Dari perumpamaan yang disampaikan oleh Yesus dalam Matius 7:24-27, maka secara figuratif ada dua yang mewakili. Yang satu disebut sebagai seorang yang bijaksana karena ia mendirikan rumah di atas batu, sedang yang satunya lagi disebut sebagai orang bodoh karena ia mendirikan rumahnya di atas pasir. Apa makna rohani yang terkandung di balik gambaran antara pasir dan batu? Pasir adalah sesuatu yang mudah bergerak dan bersifat tidak pasti. Sementara batu adalah sesuatu yang bersifat stabil, kokoh dan tangguh. Alkitab memberi penegasan bahwa batu itu adalah Yesus Kristus sendiri (lihat 1 Kor. 10:4 band. Mat. 16:18). Karena itu, rumah tangga harus dibangun di atas dasar yang kokoh, stabil dan pasti. Jangan pernah membangun rumah tangga di atas dasar uang karena fluktuasi uang selalu naik turun, tidak ubahnya seperti pasir yang mudah bergerak dan tidak pasti. Tampaknya orang Batak sangat gamblang dalam memaknainya. Hal itu terungkap jelas melalui parodi khas mereka, “Ada uang abang sayang, tidak ada uang abang melayang.” Bah, macam mana pula kau ini.

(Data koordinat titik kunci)
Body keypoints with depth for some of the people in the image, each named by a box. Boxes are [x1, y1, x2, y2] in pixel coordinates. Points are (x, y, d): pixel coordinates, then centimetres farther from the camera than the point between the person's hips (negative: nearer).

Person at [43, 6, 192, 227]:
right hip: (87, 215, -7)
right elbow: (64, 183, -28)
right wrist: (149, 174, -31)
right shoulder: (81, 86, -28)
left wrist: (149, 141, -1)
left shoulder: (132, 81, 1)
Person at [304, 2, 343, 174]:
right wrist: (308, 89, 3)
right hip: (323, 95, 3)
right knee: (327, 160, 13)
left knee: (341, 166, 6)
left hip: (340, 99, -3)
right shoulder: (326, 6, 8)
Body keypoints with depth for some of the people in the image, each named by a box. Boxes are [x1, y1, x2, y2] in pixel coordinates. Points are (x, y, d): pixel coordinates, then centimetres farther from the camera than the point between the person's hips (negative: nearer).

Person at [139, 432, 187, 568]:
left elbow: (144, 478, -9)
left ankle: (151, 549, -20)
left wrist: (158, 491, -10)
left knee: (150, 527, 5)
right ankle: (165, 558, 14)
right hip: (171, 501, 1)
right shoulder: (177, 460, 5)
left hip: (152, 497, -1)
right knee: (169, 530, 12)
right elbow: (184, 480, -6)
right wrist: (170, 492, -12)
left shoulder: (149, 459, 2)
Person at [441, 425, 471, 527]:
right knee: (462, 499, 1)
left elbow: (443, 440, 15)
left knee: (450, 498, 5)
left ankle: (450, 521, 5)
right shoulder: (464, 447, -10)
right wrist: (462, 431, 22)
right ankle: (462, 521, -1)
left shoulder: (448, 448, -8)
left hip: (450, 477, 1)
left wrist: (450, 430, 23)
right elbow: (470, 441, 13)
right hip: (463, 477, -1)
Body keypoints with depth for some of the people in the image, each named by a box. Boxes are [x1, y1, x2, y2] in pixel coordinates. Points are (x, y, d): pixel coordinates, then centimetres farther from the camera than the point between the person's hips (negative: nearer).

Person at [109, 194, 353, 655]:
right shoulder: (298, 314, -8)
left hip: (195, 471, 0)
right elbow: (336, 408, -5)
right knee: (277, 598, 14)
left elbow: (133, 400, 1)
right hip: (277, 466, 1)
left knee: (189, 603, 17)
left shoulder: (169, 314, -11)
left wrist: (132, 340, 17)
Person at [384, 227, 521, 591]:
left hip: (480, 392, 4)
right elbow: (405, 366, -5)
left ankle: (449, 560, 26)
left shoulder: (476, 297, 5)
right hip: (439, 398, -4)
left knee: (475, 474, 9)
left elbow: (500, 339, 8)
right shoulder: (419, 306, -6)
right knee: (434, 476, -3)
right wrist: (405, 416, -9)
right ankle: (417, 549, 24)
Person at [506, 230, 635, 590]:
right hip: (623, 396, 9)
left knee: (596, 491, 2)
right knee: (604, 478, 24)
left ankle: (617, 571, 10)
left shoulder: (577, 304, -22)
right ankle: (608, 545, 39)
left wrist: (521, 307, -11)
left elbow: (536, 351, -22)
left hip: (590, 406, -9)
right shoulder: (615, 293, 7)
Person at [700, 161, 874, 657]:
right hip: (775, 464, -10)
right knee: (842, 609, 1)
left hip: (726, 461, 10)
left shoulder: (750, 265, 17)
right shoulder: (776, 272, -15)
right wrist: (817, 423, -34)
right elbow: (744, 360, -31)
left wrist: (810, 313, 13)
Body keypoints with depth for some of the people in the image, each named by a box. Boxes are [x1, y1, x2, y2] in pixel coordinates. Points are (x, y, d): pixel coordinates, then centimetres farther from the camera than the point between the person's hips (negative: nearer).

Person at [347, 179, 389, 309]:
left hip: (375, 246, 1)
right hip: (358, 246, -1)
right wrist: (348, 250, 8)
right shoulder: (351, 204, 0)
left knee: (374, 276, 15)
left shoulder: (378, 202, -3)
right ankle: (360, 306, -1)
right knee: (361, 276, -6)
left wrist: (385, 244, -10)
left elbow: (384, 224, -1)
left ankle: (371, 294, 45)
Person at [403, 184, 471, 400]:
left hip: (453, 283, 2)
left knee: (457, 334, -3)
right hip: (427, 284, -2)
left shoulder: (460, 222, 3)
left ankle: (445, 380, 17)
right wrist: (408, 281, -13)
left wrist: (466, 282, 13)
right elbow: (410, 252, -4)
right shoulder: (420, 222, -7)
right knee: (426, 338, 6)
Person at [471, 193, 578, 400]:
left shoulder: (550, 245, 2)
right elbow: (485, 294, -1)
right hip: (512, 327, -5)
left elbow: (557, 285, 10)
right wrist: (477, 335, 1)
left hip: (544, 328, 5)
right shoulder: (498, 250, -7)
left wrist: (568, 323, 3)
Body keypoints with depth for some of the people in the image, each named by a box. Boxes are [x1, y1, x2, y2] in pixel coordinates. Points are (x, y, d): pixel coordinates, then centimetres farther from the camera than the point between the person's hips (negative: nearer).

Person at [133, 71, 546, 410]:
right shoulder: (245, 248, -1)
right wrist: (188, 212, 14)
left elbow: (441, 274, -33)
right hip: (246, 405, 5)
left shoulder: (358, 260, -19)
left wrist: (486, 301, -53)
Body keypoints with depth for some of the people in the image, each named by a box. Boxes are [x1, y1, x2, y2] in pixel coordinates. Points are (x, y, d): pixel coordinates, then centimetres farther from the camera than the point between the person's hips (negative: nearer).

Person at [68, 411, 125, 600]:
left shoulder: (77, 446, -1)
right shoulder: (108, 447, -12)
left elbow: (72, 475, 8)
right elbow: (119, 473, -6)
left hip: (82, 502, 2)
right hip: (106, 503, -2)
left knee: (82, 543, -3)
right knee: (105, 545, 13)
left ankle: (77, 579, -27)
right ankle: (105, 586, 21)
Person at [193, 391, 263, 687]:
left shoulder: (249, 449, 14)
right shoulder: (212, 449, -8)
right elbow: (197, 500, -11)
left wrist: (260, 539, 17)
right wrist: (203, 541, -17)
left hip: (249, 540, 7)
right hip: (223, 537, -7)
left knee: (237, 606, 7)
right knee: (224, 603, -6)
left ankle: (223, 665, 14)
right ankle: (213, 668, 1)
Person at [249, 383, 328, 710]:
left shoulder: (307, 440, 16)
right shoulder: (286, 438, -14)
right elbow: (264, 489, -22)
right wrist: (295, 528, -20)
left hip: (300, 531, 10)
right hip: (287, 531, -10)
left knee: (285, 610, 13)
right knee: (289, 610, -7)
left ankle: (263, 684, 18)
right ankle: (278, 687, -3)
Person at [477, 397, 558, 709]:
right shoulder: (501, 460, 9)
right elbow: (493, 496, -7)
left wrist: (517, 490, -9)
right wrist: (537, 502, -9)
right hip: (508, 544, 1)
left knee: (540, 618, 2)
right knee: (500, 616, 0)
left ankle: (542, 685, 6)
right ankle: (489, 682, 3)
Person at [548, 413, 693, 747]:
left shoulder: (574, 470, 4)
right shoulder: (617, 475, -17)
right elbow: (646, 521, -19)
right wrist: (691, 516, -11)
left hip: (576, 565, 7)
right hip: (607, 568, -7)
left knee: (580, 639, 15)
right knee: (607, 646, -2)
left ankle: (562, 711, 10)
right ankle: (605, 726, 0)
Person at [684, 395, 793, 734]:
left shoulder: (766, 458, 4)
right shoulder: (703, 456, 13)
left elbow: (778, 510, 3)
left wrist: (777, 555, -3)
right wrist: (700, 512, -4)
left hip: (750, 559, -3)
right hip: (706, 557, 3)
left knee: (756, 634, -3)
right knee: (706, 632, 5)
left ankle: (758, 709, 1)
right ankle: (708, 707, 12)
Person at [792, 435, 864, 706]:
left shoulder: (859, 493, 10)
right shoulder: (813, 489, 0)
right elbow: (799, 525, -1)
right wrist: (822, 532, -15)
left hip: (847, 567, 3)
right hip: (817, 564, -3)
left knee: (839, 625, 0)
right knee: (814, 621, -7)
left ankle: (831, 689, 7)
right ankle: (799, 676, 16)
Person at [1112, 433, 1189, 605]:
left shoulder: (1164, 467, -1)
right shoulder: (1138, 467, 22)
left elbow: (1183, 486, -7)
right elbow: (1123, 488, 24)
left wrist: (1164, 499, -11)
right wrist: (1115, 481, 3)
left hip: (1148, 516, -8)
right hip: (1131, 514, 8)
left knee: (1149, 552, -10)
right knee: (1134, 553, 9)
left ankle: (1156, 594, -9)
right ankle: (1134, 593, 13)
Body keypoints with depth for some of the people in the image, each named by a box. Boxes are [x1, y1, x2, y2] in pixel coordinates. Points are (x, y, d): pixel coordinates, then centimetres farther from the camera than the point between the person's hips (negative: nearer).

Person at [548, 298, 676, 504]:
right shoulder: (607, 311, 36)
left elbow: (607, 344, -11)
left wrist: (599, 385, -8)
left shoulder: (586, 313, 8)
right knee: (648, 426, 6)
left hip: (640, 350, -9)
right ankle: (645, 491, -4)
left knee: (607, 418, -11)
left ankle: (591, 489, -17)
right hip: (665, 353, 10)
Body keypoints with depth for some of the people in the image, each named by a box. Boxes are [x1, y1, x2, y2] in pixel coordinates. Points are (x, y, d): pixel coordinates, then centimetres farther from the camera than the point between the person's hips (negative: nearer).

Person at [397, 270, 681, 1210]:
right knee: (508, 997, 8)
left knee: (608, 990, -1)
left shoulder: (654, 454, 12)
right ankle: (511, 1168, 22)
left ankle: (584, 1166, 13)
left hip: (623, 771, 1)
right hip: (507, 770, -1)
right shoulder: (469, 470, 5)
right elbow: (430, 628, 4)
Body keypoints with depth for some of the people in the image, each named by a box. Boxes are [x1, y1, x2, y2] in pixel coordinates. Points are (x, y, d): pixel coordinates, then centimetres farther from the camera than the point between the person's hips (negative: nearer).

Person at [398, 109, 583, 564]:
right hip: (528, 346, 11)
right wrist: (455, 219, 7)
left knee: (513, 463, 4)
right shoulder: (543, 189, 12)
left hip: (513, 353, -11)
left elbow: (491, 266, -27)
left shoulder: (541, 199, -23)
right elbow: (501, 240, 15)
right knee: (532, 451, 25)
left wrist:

> **Soal Latihan**
Dalam kutipan tentang perumpamaan rumah di atas batu dan pasir, siapakah batu itu menurut penegasan Alkitab?

> **Pembahasan Soal**
Batu itu adalah Yesus Kristus sendiri.